In the meantime, however, I have resolved to communicate to the world what I have been able to ascertain up to the persent moment, because even this amount is capable of being usefully employed.
I might certainly have adduced the symptoms recorded by the older Greek authors in corroboration of my own, but I have refrained from doing so in order to avoid the appearance of wishing to make a display of learning.
This much is, however, certain, that the ancients could not have obtained so much reputation for their hellebore treatment at Anticyra and other places in Greece, unless they had effected much with it, and unless they had restored many sick persons to health by means of this medicinal plant.
Our modern physicians do not know how to make any good use of this valuable medicine, and indeed, do not employ it at all, as they are unable to give it in a Justa-dosis, i.e. in drachms and ounces, without killing their patients.
Consequently they must leave uncured those diseases which cannot be cured without this root.
Physicians have no notion of the power possessed by this drug to promote a cure of almost one third of the insane in lunatic asylus (at all events as a homoeopathic intermediate remedy), because they know not the peculiar kind of insanity in which to employ it, nor the does in which it should be administered in order to be efficacious and yet not injurious.

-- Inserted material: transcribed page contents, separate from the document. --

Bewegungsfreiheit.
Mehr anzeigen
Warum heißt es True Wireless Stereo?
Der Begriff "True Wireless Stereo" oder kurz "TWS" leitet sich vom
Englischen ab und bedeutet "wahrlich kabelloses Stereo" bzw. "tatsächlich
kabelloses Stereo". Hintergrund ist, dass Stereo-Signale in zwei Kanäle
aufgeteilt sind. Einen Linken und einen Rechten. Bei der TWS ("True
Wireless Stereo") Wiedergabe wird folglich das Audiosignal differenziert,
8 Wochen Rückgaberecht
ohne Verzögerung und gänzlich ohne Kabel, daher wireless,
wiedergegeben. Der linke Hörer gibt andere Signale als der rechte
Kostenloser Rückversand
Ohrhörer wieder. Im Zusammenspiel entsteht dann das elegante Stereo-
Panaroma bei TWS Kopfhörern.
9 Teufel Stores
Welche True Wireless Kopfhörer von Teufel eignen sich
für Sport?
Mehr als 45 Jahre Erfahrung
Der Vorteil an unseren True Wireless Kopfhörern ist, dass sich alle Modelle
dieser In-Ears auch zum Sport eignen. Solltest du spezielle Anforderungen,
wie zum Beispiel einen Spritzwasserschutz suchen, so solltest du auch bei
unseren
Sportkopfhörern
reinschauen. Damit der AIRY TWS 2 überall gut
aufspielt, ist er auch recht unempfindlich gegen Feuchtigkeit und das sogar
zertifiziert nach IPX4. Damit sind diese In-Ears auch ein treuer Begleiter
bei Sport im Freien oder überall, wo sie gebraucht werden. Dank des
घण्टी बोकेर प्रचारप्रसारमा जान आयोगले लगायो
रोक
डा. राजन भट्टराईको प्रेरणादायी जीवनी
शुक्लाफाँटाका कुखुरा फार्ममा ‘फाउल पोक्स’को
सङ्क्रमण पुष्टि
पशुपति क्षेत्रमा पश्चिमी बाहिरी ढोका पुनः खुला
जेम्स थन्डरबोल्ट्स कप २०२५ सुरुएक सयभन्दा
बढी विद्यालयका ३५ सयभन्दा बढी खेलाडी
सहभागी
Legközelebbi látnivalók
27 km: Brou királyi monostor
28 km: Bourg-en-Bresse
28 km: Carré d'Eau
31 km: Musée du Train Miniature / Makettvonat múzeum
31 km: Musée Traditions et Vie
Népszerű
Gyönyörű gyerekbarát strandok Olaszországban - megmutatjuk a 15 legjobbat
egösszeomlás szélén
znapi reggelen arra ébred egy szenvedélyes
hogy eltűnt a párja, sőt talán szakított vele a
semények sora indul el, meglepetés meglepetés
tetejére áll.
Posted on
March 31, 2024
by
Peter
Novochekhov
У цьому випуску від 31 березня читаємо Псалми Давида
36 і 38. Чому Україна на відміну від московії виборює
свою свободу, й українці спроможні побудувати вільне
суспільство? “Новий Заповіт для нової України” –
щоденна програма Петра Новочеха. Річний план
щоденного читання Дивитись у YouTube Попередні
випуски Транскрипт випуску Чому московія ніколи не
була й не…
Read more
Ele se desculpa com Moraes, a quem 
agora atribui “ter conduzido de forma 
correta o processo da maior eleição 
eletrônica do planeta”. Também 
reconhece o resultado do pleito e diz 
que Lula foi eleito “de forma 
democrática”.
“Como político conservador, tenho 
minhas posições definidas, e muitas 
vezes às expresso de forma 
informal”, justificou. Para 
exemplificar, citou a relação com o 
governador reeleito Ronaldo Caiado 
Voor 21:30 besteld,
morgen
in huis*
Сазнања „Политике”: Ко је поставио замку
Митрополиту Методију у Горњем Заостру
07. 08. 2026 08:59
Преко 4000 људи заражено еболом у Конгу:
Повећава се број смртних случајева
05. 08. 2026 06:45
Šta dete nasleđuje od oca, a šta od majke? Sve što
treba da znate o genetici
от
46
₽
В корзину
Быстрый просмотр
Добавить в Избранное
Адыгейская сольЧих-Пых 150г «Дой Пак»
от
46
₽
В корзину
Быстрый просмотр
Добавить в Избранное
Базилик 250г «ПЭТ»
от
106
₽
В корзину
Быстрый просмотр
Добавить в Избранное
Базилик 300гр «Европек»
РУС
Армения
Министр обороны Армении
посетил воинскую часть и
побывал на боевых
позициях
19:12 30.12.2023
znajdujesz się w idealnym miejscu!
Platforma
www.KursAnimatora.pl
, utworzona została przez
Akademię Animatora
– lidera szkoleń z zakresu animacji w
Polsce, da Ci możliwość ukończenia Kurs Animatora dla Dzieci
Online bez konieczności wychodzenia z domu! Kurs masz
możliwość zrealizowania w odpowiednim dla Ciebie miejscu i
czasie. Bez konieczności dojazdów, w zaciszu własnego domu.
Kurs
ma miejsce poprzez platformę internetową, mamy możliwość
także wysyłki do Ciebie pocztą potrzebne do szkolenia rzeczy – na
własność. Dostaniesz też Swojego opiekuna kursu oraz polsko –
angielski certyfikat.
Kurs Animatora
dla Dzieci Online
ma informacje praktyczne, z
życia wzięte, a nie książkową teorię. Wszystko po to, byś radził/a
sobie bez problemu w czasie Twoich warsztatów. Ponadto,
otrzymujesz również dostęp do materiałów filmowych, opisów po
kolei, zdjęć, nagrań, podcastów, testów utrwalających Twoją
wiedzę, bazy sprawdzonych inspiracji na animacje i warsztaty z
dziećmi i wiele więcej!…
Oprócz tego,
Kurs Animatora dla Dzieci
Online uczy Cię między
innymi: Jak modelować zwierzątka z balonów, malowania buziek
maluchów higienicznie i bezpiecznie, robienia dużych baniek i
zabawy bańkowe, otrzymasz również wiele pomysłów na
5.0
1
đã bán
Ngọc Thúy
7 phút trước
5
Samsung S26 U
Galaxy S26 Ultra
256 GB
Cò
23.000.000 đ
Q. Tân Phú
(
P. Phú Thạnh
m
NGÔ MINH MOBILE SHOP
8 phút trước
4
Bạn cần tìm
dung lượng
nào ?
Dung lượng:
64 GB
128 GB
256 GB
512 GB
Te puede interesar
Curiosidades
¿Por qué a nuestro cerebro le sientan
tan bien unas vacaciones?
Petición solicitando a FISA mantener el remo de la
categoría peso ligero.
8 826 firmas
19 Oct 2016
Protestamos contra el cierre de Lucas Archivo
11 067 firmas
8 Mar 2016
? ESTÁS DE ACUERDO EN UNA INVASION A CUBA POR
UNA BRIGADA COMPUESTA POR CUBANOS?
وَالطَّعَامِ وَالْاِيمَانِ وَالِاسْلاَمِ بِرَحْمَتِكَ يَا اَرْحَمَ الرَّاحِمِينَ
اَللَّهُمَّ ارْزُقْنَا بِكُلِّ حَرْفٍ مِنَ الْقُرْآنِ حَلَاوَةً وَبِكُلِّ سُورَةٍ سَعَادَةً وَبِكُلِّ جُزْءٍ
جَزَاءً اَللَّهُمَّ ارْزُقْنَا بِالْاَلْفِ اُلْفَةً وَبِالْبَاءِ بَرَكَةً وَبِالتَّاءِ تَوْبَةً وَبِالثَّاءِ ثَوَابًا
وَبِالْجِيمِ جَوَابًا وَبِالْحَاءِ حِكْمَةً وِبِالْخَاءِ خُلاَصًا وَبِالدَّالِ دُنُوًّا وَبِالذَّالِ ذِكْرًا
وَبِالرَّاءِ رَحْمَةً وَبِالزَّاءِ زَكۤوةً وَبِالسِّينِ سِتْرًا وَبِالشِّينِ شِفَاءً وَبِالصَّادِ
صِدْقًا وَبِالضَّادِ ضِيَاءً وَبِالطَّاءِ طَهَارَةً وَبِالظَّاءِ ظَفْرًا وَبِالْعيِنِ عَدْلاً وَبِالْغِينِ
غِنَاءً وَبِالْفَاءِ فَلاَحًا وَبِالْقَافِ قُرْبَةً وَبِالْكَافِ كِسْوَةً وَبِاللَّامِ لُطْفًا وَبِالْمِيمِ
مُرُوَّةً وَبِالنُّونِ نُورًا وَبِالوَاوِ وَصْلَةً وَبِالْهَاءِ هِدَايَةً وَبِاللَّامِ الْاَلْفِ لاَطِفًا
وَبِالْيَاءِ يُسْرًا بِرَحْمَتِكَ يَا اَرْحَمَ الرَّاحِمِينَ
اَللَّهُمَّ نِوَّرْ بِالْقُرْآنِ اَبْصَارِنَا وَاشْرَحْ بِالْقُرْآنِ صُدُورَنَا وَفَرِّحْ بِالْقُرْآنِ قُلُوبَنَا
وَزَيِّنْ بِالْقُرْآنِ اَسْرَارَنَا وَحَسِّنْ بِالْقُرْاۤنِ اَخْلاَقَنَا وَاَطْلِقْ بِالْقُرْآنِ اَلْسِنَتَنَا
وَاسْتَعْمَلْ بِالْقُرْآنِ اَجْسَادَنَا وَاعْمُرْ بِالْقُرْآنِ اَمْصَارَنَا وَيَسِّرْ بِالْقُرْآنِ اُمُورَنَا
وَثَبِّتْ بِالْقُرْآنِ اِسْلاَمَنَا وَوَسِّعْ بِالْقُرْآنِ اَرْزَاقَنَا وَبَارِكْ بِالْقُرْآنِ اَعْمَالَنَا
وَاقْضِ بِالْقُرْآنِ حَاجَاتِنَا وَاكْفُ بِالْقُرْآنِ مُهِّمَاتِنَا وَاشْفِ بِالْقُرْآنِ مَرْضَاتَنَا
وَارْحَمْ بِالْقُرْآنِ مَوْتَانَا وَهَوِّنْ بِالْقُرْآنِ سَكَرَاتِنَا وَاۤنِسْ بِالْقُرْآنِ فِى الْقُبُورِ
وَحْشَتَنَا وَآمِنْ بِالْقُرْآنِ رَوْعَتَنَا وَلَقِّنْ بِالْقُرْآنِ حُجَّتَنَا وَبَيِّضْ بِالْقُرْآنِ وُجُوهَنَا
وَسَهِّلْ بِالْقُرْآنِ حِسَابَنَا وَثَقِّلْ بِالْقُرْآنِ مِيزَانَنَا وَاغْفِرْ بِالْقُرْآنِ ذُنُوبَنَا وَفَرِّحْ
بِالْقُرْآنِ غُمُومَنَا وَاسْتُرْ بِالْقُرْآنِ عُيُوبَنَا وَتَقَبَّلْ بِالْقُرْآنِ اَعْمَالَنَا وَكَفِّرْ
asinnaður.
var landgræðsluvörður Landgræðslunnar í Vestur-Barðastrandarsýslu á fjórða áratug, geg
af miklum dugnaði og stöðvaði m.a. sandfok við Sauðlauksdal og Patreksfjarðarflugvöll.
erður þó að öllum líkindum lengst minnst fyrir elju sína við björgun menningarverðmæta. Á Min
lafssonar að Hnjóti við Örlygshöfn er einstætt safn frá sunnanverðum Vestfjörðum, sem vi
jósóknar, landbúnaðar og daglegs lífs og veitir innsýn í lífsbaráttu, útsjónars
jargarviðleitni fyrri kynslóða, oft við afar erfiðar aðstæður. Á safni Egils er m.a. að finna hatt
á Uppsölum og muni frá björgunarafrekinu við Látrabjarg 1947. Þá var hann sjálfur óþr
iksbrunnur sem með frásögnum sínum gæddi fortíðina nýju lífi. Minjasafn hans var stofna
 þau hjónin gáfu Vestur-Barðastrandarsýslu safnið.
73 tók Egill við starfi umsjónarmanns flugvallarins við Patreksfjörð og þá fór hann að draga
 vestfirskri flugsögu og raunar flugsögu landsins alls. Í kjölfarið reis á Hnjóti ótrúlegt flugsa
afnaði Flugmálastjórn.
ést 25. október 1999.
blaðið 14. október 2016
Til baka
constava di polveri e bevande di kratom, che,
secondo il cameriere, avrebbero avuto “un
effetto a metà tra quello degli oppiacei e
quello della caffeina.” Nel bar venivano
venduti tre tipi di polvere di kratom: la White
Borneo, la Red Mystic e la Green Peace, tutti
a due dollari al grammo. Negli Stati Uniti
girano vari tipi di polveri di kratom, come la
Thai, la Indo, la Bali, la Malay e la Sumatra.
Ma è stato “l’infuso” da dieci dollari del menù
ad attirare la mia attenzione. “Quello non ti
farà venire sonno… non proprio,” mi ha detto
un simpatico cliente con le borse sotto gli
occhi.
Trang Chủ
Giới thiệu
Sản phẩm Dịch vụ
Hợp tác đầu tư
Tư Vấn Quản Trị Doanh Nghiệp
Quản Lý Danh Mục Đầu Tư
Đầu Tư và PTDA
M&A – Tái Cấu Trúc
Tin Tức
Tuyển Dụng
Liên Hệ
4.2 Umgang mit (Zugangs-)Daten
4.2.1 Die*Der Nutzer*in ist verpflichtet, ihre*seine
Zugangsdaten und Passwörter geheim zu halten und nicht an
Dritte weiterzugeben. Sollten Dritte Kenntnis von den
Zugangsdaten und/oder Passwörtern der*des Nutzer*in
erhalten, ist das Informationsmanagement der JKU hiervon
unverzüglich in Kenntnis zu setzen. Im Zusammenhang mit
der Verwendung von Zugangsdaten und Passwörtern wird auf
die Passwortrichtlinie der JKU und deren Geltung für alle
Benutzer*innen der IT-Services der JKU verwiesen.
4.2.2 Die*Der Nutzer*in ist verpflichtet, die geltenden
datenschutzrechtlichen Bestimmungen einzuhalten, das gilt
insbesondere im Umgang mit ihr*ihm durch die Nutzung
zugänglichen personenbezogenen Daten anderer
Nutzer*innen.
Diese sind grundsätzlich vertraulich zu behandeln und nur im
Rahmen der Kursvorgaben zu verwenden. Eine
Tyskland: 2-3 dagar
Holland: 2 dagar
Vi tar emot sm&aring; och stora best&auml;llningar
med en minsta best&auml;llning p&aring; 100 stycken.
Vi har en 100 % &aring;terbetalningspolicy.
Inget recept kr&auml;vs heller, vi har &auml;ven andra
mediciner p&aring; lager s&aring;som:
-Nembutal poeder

As there can be no rapid and permanent cure of dynamic diseases, unless by medicines endowed with the dynamic power of producing similar morbid states, as I have shown often enough, so we have only to make ourselves acquainted with the peculiar kinds of insanity in the following observations, regard being pain to the other symptoms, in order to know in which of the manias white hellebore root may be homoepathically employed with good effect.
We must not imitate the ancients in their doses. No doubt many of their patients were cured, but not a few succumbed to their enormous doses. For even in those times, just as nowadays, the delusion existed in the medical art that diseases depended on a morbific matter in the body, and consequently that they could not be cured without the elimination of this (imaginary) morbific matter. Hence the ancients in their treatment of chronic diseases gave their white hellebore root almost in such doses (a drachm and more of the medicine in the form if coarse sifted powder) as were capable of exciting excessive vomiting, and at last also purgation; and (blinded by the above theory) even those cases in which the patients were cured of their diseases by white hellebore, without undergoing vomiting hot purging, failed to convince them that the cures were effected in quite another way than by evacuations upwards and downwards.
It is also quite false that the patients affected with emotional and mental diseases as a rule require and bare enormous doses of medicine, as our physicians still imagine. No doubt, allopathic and unsuitably chosen drugs, even in large doses, seem to have but little effect on the grosser part of the organism and the general health of such patients. But in such diseases the general health is but little implicated, and their subjects are often very robust in that respect; as a rule, the malady has settled in the fine invisible organs of the mental and emotional spheres undiscoverable by anatomy (which serve as the medium of the purely spiritual soul by which the grosser body is ruled). These subtle organs suffer most in those diseases, it is they that are most morbidly deranged.